[Chart analysis data]

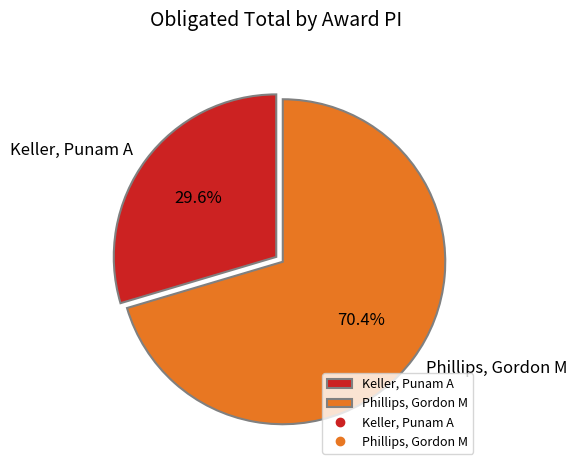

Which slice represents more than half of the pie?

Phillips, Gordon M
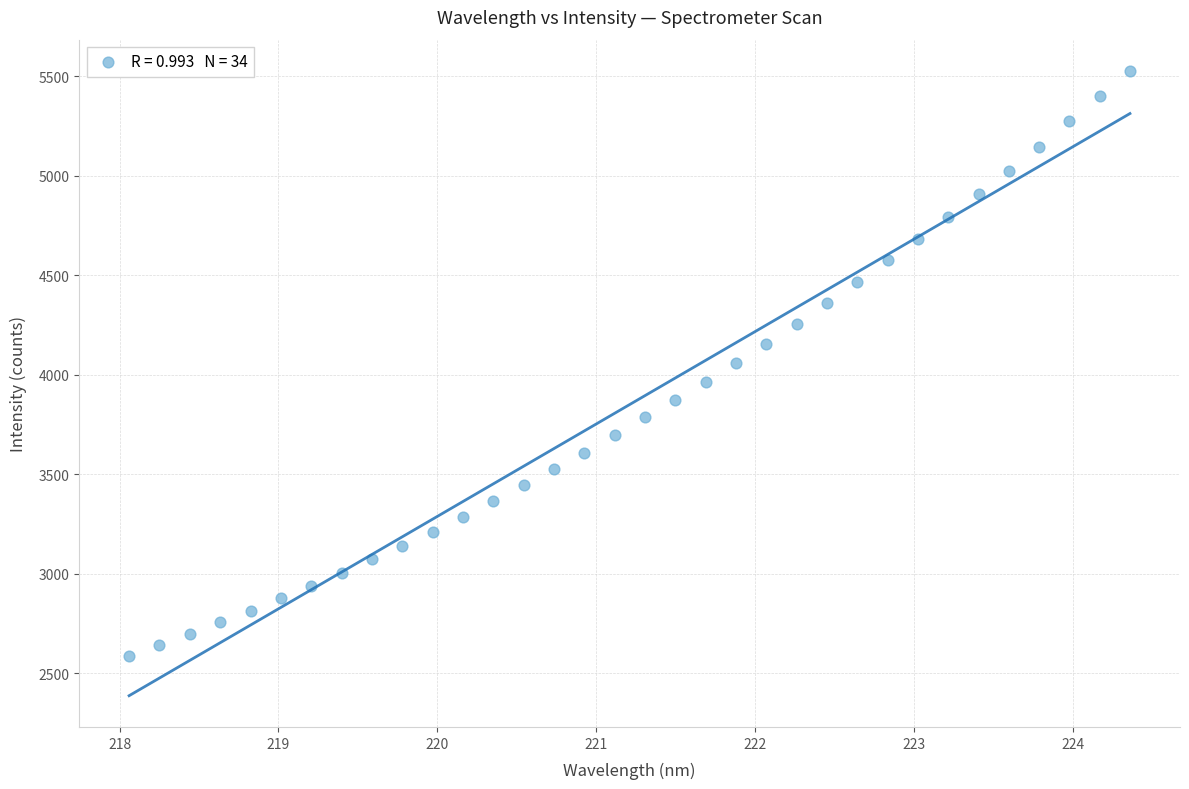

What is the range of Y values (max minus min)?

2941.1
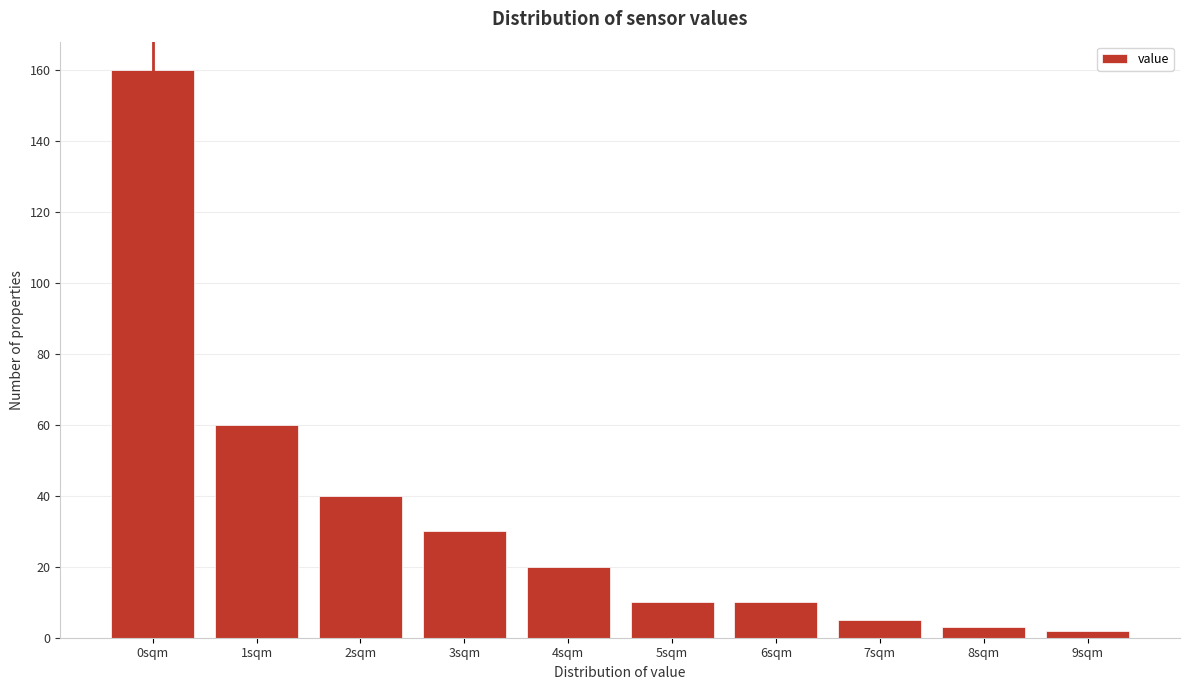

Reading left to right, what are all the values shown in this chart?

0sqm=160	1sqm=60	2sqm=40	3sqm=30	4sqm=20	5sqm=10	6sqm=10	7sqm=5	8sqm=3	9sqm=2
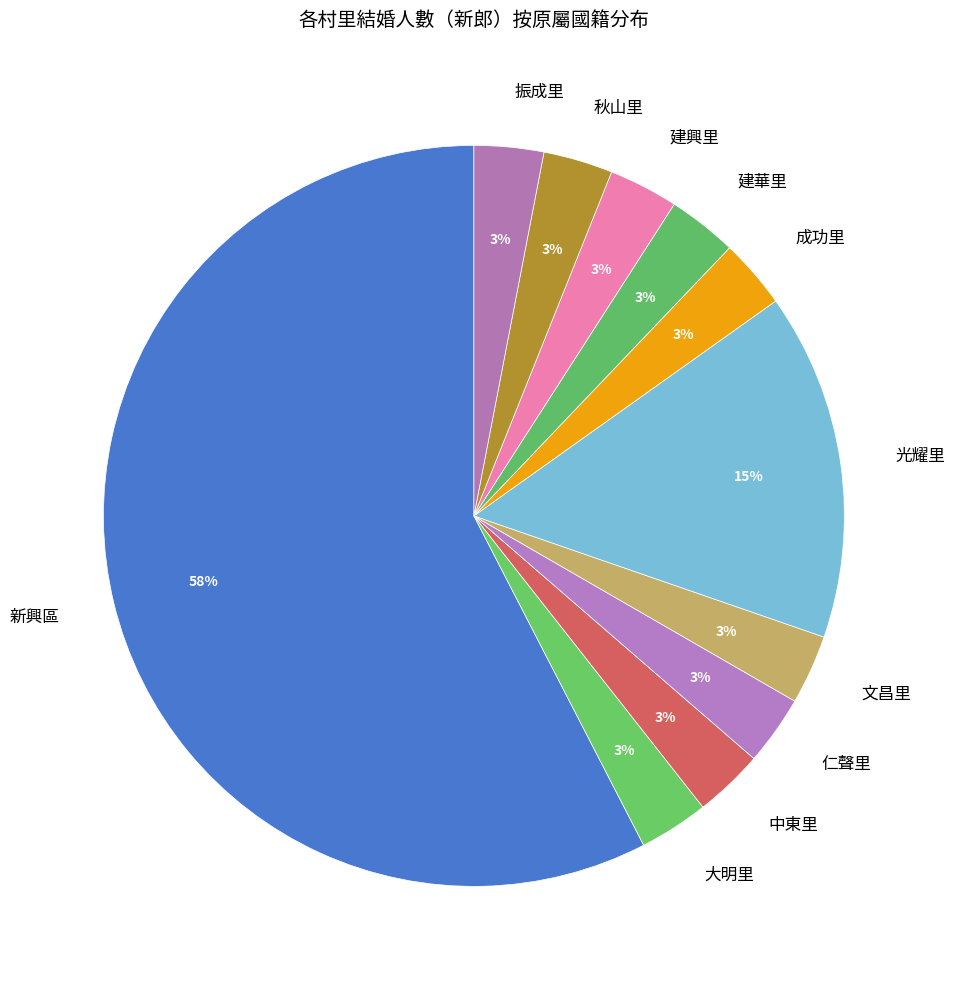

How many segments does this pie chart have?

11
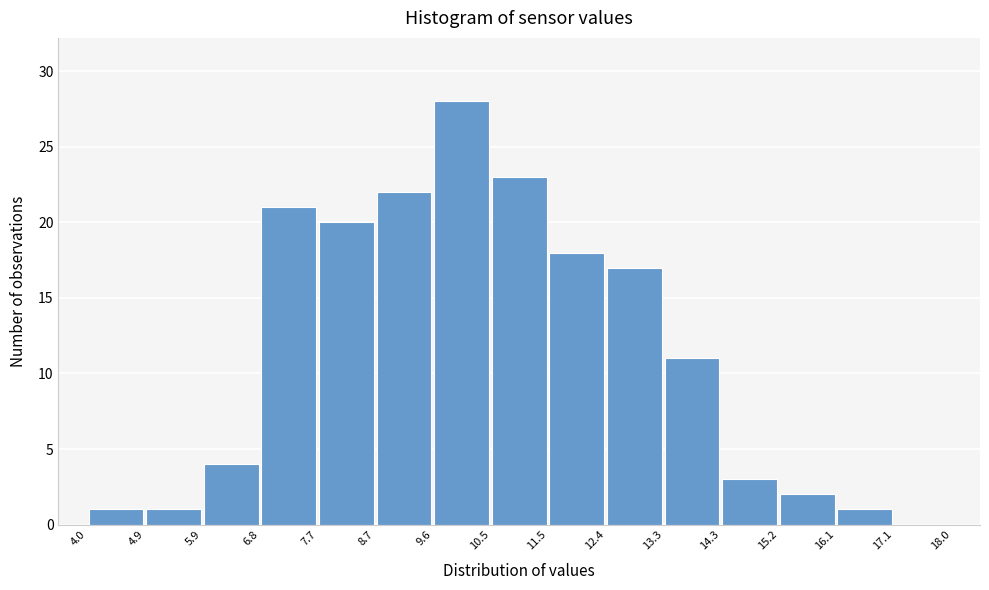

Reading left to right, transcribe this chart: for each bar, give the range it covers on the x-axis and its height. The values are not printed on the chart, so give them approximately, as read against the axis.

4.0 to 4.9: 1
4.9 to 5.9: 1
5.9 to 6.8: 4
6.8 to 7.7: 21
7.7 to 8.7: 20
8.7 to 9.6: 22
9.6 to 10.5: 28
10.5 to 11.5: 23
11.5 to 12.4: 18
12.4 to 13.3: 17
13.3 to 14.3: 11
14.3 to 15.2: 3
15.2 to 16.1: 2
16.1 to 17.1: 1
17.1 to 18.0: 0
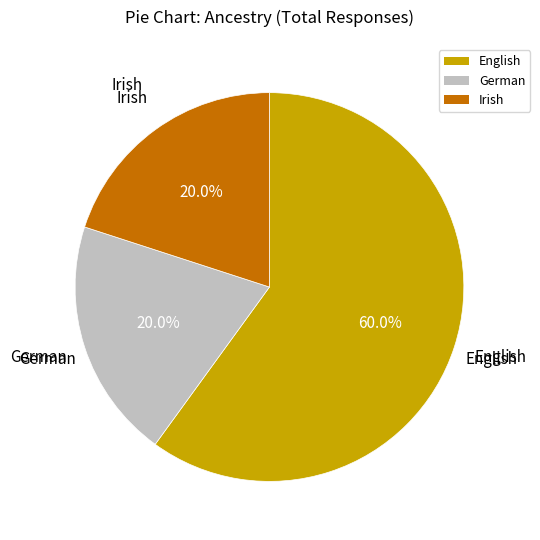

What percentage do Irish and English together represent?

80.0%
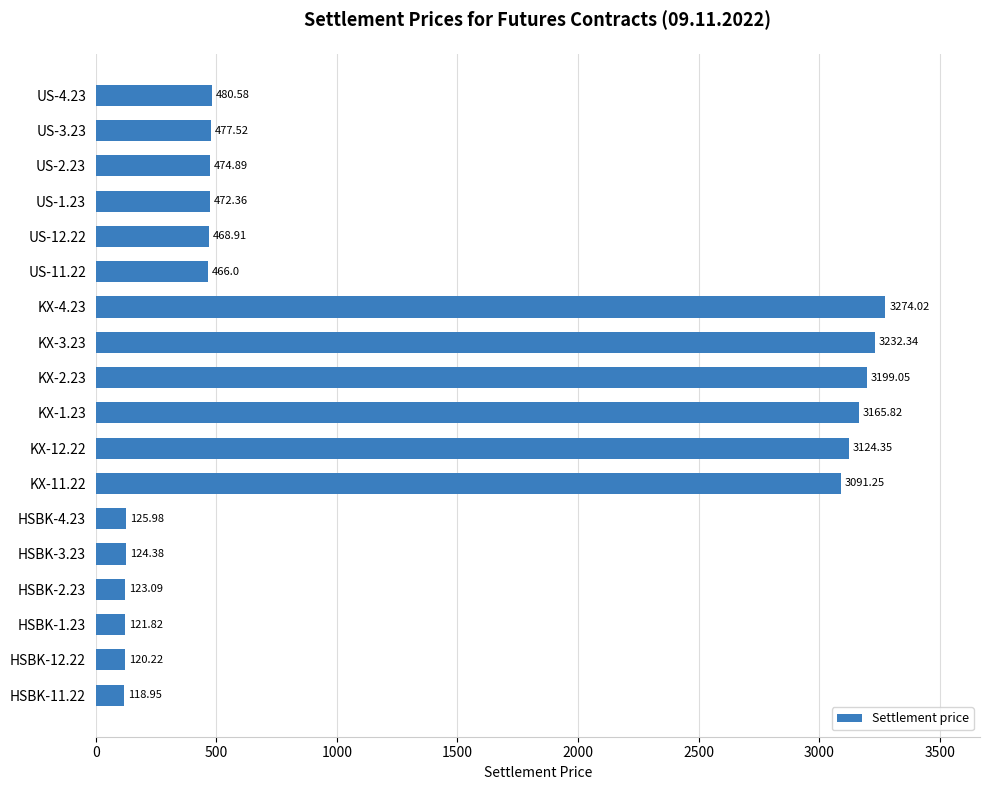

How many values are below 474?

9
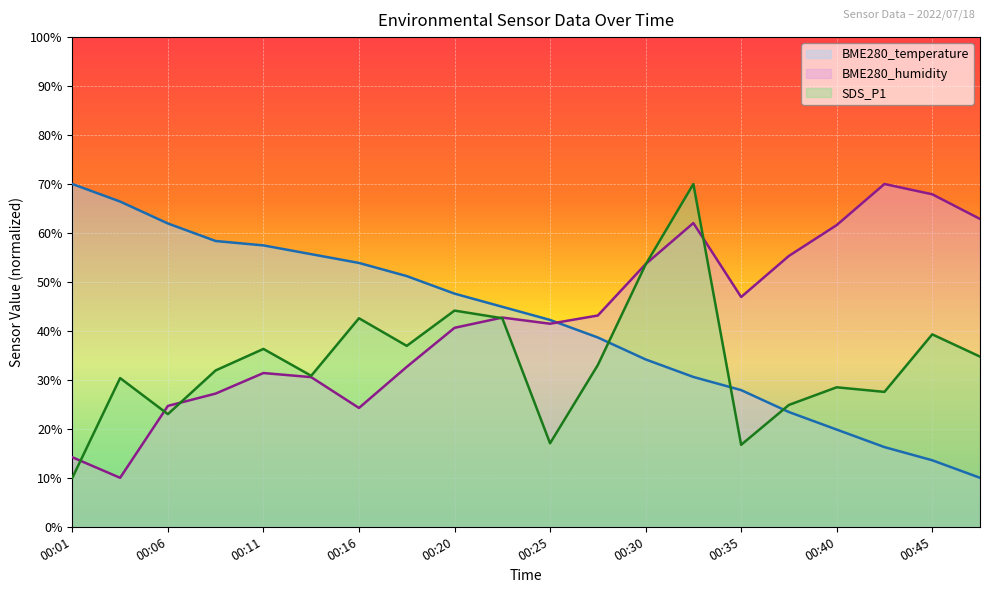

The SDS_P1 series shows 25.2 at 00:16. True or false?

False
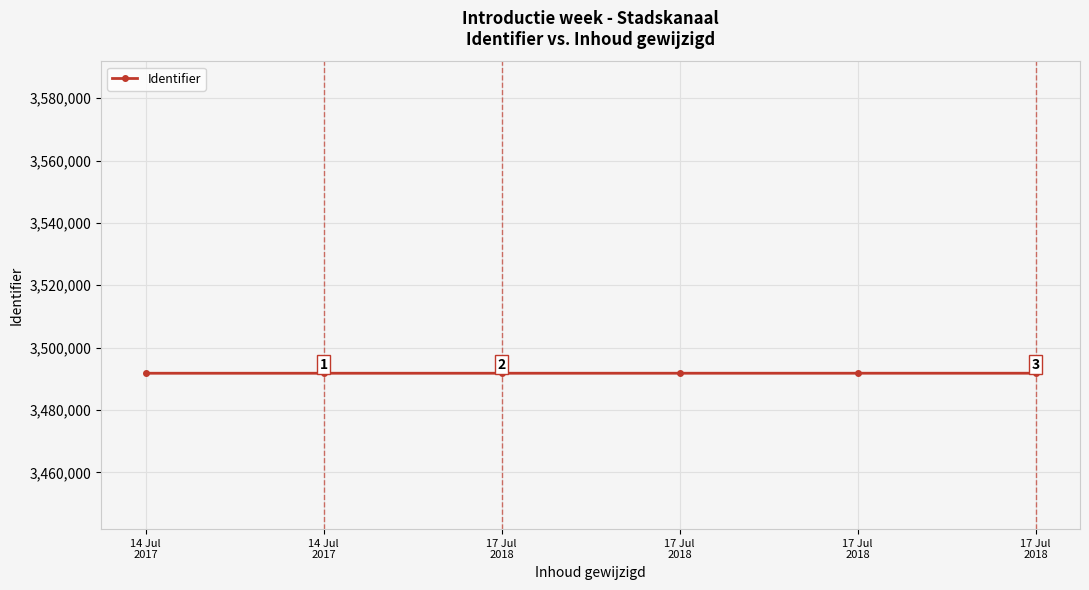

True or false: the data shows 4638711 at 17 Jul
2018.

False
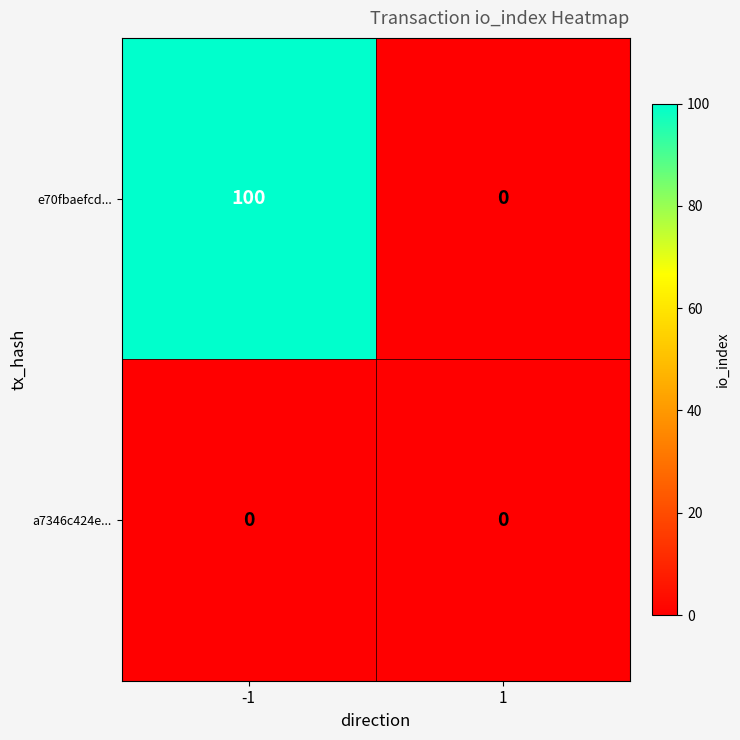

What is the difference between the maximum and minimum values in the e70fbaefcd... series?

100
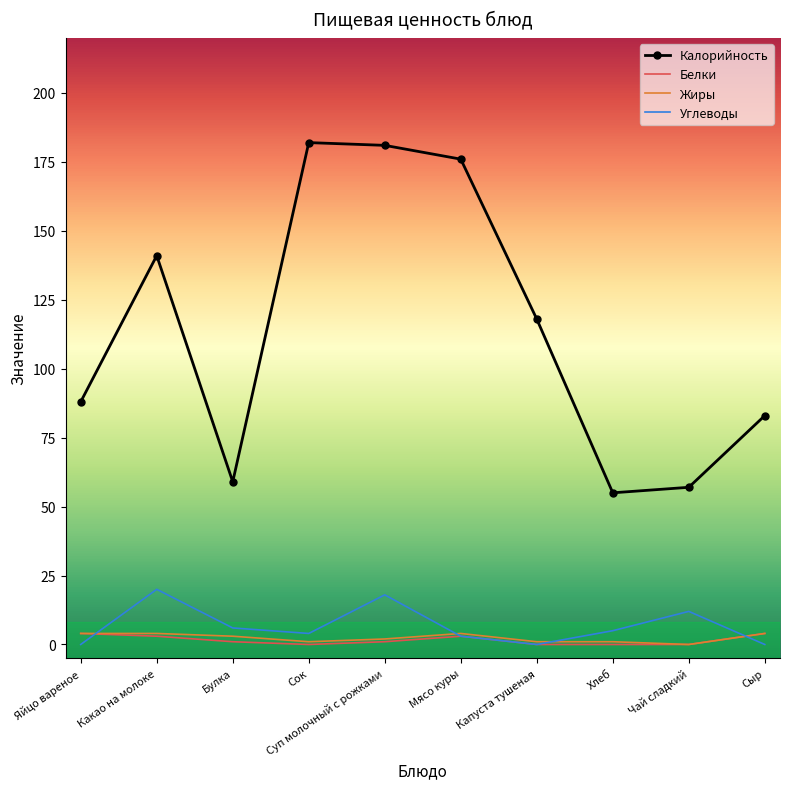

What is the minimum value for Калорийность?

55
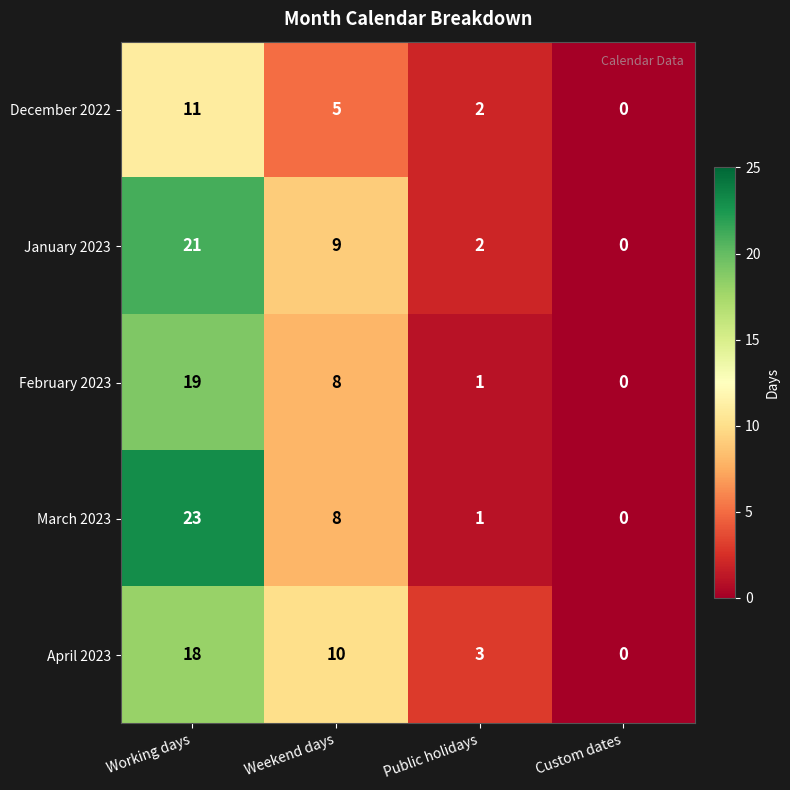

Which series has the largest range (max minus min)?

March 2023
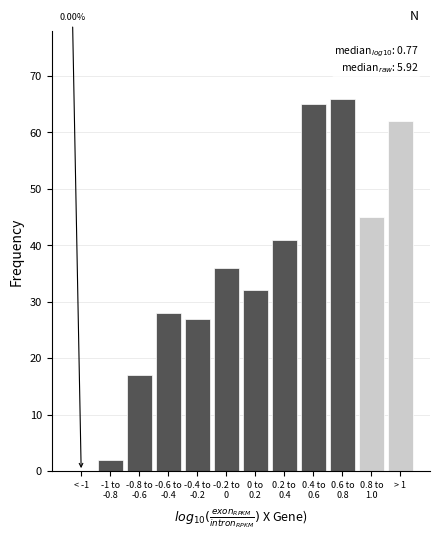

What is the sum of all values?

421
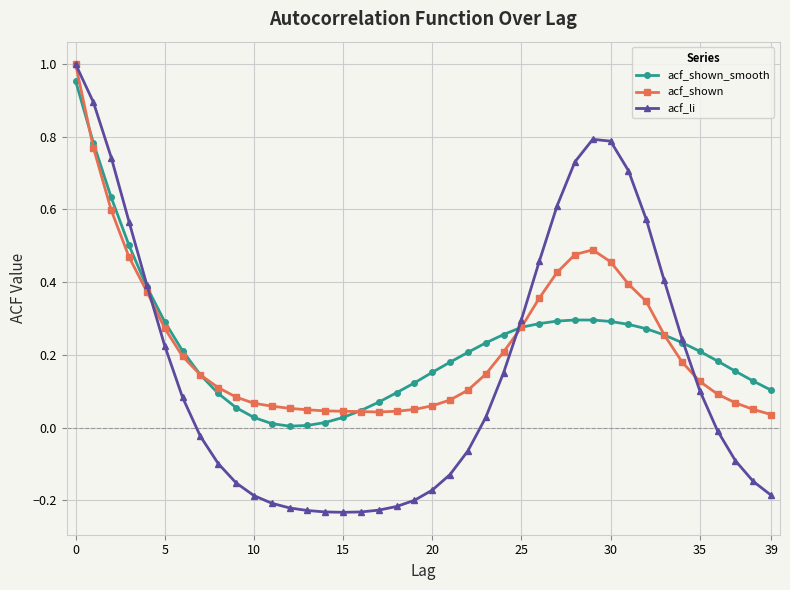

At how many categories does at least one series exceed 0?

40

Problem:
Report every line in the entries above that contains the string "values", treating uppercase and lowercase as different.

Answer section:
What is the range of Y values (max minus min)?
Reading left to right, what are all the values shown in this chart?
Reading left to right, transcribe this chart: for each bar, give the range it covers on the x-axis and its height. The values are not printed on the chart, so give them approximately, as read against the axis.
How many values are below 474?
What is the difference between the maximum and minimum values in the e70fbaefcd... series?
What is the sum of all values?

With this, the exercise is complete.